» SOURCE MATERIAL

• • • •

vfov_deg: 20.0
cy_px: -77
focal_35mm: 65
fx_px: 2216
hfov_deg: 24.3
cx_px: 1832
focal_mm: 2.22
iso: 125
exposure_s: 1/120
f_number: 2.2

• • • •

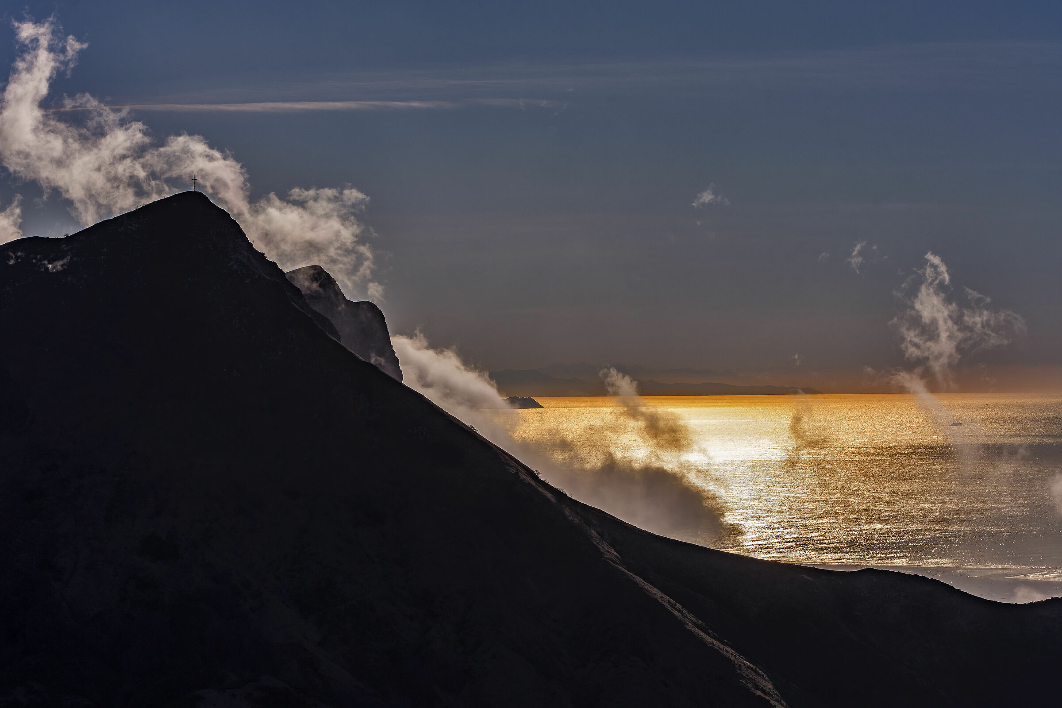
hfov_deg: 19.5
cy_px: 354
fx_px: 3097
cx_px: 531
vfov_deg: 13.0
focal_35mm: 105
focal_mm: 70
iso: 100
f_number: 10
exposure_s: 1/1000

• • • •

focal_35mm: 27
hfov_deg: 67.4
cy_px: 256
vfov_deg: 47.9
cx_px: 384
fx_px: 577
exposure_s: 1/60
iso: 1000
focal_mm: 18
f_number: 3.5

• • • •

» EXERCISE
Look through the entries above and quote exactly the lines from the line with "vfov_deg: 20.0" to the line with "f_number: 2.2", counting both of those lines.

» ANSWER FOR THE TASK
vfov_deg: 20.0
cy_px: -77
focal_35mm: 65
fx_px: 2216
hfov_deg: 24.3
cx_px: 1832
focal_mm: 2.22
iso: 125
exposure_s: 1/120
f_number: 2.2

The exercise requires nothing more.